Mr. Wague said the military had acted “to prevent the country from sinking,” and called on the country’s civil society to help “create the best conditions for a civil political transition leading to credible general elections.” This would “lay the foundations for a new Mali,” he said.
But skeptical voices were already emerging around the pledges touting a new commitment to democracy in Mali.
“Either one is a democrat, or not,” said Souleymane Touré, a 47-year-old teacher in Bamako who did not participate in any of the recent protests. “A coup d’état is never the solution, because there is never a good coup. The only way to change power has to be through the ballot box.”

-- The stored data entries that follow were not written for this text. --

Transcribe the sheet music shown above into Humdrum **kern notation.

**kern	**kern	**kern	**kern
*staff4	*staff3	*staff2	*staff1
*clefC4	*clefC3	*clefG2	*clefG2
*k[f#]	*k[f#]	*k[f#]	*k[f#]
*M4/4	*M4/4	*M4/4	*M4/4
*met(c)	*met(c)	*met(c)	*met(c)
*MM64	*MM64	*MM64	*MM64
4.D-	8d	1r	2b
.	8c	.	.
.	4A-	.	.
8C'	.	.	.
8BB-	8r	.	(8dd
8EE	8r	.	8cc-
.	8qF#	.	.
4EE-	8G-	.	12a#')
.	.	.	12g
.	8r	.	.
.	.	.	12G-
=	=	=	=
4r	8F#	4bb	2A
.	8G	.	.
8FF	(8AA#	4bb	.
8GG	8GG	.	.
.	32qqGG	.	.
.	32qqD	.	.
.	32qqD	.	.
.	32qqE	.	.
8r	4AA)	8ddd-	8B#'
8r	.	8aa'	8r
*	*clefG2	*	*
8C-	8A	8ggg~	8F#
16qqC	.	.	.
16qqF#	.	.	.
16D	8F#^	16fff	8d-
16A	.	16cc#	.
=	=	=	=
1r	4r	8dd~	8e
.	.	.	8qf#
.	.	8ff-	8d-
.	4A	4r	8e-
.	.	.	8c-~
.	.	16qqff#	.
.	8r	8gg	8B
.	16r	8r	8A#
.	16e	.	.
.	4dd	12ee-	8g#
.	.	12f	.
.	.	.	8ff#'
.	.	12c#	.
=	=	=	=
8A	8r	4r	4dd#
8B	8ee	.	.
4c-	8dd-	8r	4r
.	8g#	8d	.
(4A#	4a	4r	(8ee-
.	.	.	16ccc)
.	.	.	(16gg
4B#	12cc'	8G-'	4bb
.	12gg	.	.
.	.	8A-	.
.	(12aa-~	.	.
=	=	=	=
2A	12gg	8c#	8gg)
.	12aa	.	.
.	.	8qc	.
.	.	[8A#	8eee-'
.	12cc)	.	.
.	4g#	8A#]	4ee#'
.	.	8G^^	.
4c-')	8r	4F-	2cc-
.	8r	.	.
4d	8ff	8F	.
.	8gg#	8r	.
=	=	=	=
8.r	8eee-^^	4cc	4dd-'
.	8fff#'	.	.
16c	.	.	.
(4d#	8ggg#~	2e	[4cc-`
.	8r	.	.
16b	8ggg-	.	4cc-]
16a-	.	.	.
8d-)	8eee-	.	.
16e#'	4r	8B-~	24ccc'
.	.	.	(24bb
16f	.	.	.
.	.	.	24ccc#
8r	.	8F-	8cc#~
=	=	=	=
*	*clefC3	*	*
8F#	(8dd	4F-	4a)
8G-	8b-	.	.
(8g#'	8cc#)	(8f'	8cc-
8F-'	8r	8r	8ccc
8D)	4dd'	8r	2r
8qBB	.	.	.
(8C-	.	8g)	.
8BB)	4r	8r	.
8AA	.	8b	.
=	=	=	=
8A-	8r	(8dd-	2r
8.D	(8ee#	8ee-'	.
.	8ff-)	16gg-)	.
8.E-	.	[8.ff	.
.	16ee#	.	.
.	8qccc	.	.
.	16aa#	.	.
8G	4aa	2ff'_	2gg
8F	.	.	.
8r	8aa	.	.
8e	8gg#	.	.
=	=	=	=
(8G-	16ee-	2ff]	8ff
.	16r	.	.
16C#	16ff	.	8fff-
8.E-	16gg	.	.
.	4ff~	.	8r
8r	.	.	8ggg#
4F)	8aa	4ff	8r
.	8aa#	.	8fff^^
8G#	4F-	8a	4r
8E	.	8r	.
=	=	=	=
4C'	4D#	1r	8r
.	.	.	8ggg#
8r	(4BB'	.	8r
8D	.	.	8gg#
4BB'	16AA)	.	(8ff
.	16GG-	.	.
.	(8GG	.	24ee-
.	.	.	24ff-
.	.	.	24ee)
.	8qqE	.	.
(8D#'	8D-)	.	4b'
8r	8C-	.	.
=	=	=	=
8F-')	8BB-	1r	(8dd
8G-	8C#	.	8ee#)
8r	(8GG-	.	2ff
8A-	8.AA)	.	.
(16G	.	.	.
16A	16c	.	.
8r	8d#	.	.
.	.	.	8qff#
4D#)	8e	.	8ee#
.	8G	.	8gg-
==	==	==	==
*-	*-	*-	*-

But Aïda N’diaye, a 21-year-old medical student, said she thought the coup was probably necessary.
“This country was in a state of total paralysis,” she said by phone on Wednesday. “You couldn’t be sure of security, health, food security, education or justice. I hope that this overthrow will bring us a new regime that can guarantee these basic rights.”
The Malian military has a record of killing and torturing civilians.
“The military should reflect on their own part in the crisis,” said Corinne Dufka, West Africa director at Human Rights Watch. “Notably, their failure to adequately protect civilians, rein in murderous militias and hold to account solders involved in a growing number of abuses.”
Bamako’s Independence Square, which had been the scene of jubilation as the military drove their captives through it on Tuesday, emptied out overnight. And by Wednesday morning it was crowded with typical, hooting traffic, although many banks and businesses were closed.
The soldiers announced a nighttime curfew and closed the country’s borders from the inside, while Ecowas, the West African regional organization, closed them from the outside and said that sanctions should be imposed.
Ruth Maclean reported from Dakar, Cheick Amadou Diouara from Gao, Mali, and Elian Peltier from London.